We met members of Solidarity Across Borders, who went on a hunger strike for nine days, to protest after a six-month-old baby was brought into a detention centre in Laval. Because of their collective action and legal work, the baby and their mother were eventually released. This story changed the way I think about activism. It showed me that solidarity is not just a word – it is action, risk, and persistence.

Visiting the Welcome Collective was another powerful experience. The warehouse was filled with donated clothes, toys, books, furniture, and necessities for newcomers in Montréal. Seeing that level of community care was moving. At the same time, it raised painful questions for me. What is the point of all these resources if some children are in detention centres instead of being able to use them?
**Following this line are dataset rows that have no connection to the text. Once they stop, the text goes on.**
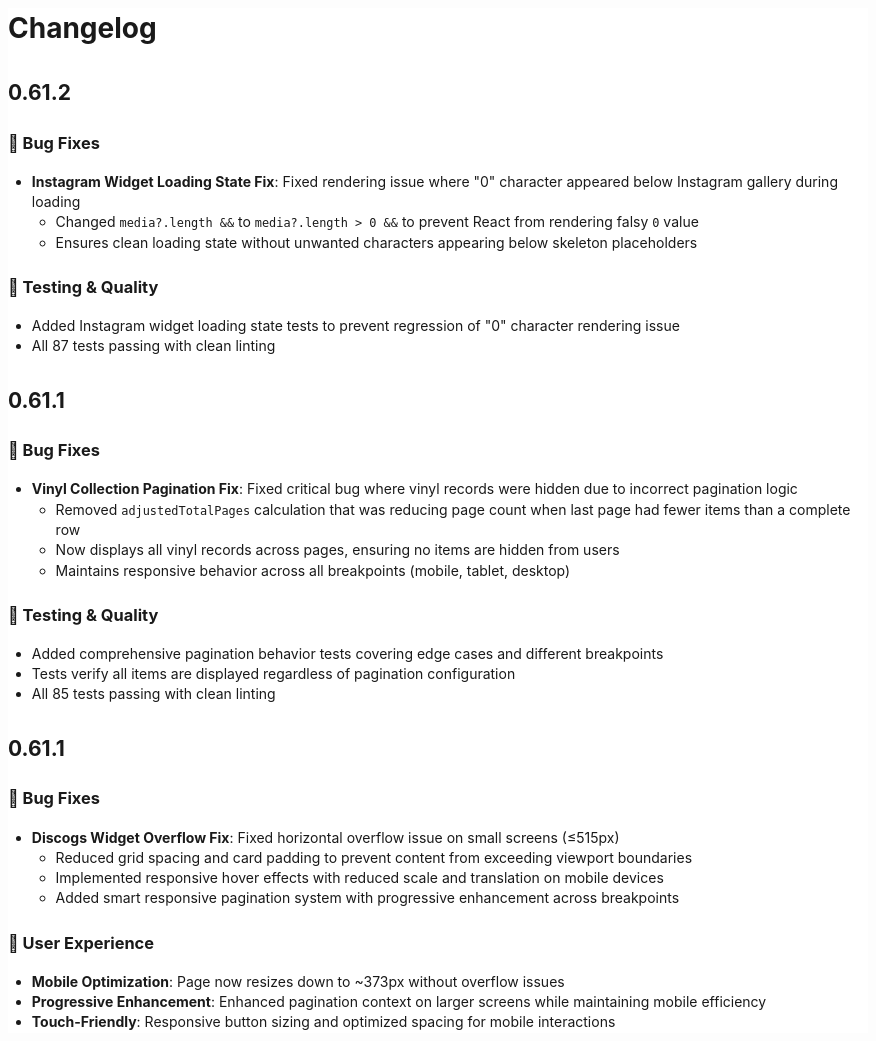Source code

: # Changelog

## 0.61.2

### 🐛 Bug Fixes

- **Instagram Widget Loading State Fix**: Fixed rendering issue where "0" character appeared below Instagram gallery during loading
  - Changed `media?.length &&` to `media?.length > 0 &&` to prevent React from rendering falsy `0` value
  - Ensures clean loading state without unwanted characters appearing below skeleton placeholders

### 🧪 Testing & Quality

- Added Instagram widget loading state tests to prevent regression of "0" character rendering issue
- All 87 tests passing with clean linting

## 0.61.1

### 🐛 Bug Fixes

- **Vinyl Collection Pagination Fix**: Fixed critical bug where vinyl records were hidden due to incorrect pagination logic
  - Removed `adjustedTotalPages` calculation that was reducing page count when last page had fewer items than a complete row
  - Now displays all vinyl records across pages, ensuring no items are hidden from users
  - Maintains responsive behavior across all breakpoints (mobile, tablet, desktop)

### 🧪 Testing & Quality

- Added comprehensive pagination behavior tests covering edge cases and different breakpoints
- Tests verify all items are displayed regardless of pagination configuration
- All 85 tests passing with clean linting

## 0.61.1

### 🐛 Bug Fixes

- **Discogs Widget Overflow Fix**: Fixed horizontal overflow issue on small screens (≤515px)
  - Reduced grid spacing and card padding to prevent content from exceeding viewport boundaries
  - Implemented responsive hover effects with reduced scale and translation on mobile devices
  - Added smart responsive pagination system with progressive enhancement across breakpoints

### 🎯 User Experience

- **Mobile Optimization**: Page now resizes down to ~373px without overflow issues
- **Progressive Enhancement**: Enhanced pagination context on larger screens while maintaining mobile efficiency
- **Touch-Friendly**: Responsive button sizing and optimized spacing for mobile interactions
How can we talk about protecting children’s futures while allowing their childhoods to be taken from them?

What affected me even more was learning what happens to people with “no status” when they get sick. Many avoid hospitals because they fear being reported or detained. Even when they do go, they can be denied care or face medical bills so high that even citizens and people with legal status struggle to afford. This means people suffer, delay treatment, and sometimes die—not because their condition was untreatable, but because they didn’t have the “right” papers.

This experience forced me to ask a question I cannot ignore: are we willing to let a piece of paper replace our humanity? Is it acceptable to allow someone to die because of their immigration status?  When basic medical care becomes conditional, human life becomes conditional too.

— By Prabhleen Kaur Bhatti

Note

Solidarity in Action: A Local Perspective is organized by the Social Change & Solidarity profile of Social Science, in parallel to the Field Trip to Cuba (Solidarity in Action: A Global Perspective).